Pinterest echoed that message in a regulatory disclosure that said the company was "reallocating resources to AI-focused roles and teams that drive AI adoption and execution."
Expedia has voiced a similar message, but the 162 tech workers the travel website cut from its Seattle headquarters last week included several AI-specific roles, such as machine-learning scientists.
Dow's regulatory disclosures tied its 4,500 layoffs to a new plan "utilising AI and automation" to increase productivity and improve shareholder returns.
Amazon's 16,000 corporate job cuts were part of a broader reduction of employees at the e-commerce giant. At the same time as those cuts, all believed to be office jobs, Amazon said it would cut about 5,000 retail workers, according to notices it sent to state workforce agencies in California, Maryland and Washington, resulting from its decision to close almost all of its Amazon Go and Amazon Fresh stores.
That's on top of a round of 14,000 job cuts in October, bringing the total to well over 30,000 since Jassy first signalled a push for AI-driven organisational changes.
Like many companies, in technology and otherwise, but particularly those that make and sell AI tools and services, Amazon has been pushing its workforce to find more efficiencies with AI.
Meta CEO Mark Zuckerberg said last week that 2026 will be when "AI starts to dramatically change the way that we work."
"We're investing in AI-native tooling so individuals at Meta can get more done, we're elevating individual contributors, and flattening teams," he said on an earnings call. "We're starting to see projects that used to require big teams now be accomplished by a single very talented person."
So far, Meta's layoffs this year have focused on cutting jobs from its virtual reality and metaverse divisions. Also driving job impacts is the industry shifting resources to AI development, which requires huge spending on computer chips, energy-hungry data centres, and talent.

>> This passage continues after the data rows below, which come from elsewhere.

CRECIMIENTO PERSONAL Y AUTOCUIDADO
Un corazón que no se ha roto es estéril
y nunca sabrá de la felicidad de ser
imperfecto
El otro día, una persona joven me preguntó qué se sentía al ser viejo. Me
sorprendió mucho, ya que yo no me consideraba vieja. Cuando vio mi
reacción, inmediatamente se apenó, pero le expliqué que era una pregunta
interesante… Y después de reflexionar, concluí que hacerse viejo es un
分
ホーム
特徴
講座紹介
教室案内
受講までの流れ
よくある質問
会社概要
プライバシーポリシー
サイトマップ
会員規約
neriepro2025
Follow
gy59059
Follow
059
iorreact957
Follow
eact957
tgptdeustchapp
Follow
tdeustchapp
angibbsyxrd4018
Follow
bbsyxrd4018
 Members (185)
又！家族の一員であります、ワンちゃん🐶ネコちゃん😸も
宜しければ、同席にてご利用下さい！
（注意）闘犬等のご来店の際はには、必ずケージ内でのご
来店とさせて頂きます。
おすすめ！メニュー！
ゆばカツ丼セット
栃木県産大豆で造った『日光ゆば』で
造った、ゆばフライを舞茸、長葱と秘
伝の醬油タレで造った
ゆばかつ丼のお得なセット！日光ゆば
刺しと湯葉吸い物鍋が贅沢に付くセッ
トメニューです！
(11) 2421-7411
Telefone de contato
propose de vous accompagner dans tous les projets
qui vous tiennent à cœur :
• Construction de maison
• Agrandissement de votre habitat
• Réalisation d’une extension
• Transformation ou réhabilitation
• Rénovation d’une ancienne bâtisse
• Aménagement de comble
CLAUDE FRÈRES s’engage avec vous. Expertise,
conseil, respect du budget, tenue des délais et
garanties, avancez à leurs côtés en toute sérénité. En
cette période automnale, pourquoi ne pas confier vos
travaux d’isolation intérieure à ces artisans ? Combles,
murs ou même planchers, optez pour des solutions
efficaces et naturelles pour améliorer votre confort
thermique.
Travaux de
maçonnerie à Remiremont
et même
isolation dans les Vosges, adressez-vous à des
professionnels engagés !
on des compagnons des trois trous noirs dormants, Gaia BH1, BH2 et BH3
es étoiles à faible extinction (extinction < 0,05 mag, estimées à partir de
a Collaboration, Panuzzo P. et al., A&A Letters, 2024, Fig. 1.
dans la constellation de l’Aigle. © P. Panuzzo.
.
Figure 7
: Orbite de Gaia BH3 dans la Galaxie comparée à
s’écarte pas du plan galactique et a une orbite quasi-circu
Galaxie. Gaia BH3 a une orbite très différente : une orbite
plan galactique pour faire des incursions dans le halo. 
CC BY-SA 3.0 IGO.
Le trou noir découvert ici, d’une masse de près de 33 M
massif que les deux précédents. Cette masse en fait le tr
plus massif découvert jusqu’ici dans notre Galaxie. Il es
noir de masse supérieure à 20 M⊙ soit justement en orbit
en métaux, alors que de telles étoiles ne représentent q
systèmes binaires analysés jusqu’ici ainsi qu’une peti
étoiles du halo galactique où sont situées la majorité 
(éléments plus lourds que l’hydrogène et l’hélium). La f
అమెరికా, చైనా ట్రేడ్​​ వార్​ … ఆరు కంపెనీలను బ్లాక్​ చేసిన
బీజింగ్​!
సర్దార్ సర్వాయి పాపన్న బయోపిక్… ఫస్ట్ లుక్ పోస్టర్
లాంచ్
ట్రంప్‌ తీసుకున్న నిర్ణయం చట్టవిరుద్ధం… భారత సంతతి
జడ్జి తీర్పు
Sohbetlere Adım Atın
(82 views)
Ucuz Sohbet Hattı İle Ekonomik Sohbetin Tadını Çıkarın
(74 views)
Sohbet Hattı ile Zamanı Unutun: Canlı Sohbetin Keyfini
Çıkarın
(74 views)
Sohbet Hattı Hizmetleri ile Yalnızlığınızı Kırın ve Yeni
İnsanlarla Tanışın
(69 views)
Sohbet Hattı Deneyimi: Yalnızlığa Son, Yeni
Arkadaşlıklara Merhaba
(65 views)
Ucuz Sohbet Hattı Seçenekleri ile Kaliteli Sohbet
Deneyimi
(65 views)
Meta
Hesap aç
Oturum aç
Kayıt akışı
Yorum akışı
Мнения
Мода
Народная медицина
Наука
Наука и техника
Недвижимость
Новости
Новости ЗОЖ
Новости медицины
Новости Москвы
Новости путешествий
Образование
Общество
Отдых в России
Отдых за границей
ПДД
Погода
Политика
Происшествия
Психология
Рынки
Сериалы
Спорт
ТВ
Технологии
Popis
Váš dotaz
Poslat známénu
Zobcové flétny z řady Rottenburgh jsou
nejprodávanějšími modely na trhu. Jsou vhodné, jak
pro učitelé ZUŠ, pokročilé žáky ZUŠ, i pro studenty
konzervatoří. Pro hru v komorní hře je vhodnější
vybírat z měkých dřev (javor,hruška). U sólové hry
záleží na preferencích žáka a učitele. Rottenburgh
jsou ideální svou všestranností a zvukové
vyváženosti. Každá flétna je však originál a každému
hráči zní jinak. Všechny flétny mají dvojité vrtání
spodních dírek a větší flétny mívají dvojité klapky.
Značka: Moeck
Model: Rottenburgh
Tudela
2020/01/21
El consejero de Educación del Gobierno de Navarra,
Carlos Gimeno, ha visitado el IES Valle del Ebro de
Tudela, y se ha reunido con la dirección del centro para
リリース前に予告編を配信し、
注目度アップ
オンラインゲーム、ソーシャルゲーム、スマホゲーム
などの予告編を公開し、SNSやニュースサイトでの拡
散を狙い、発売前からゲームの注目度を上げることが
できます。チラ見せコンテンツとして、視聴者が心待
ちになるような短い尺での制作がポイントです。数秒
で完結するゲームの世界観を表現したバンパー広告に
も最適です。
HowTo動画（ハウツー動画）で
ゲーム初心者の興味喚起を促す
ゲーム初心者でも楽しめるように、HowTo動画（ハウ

Jassy told Amazon employees last June to be "curious about AI, educate yourself, attend workshops and take trainings, use and experiment with AI whenever you can, participate in your team's brainstorms to figure out how to invent for our customers more quickly and expansively, and how to get more done with scrappier teams."
Plumb was fully on board with that and said he demonstrated his proficiency in using Amazon's AI coding tool, Kiro, to "solve massive problems" in the company's compensation system.
"If you weren't using them, your manager would get a report, and they would talk to you about using them," he said. "There were only five people in the entire company who were a higher user of Kiro than I was, or had achieved more milestones."
Now he's shifting gears to his candidacy among a field of Republicans in the Houston area looking to unseat US Rep. Dan Crenshaw in the March primary.
Cornell's Girotra said it's possible that increasing AI productivity is leading companies to cut middle management, but he said the reality is that those making layoff decisions "just need to cut costs and make it happen. That's it. I don't think they care what the reason for that is."
Not all companies are signalling AI as a reason for cuts. Home Depot confirmed on Thursday that it was eliminating 800 roles tied to its corporate headquarters in Atlanta, though most of the affected employees worked remotely.
Home Depot's spokesman, George Lane, said that Home Depot's cuts were not driven by AI or automation but "truly about speed, agility", and serving the needs of its customers and front-line workers.
And exercise equipment maker Peloton confirmed on Friday that it is reducing its workforce by 11 per cent as part of a broader cost-cutting move under its CEO, Peter Stern, to pare down operating expenses.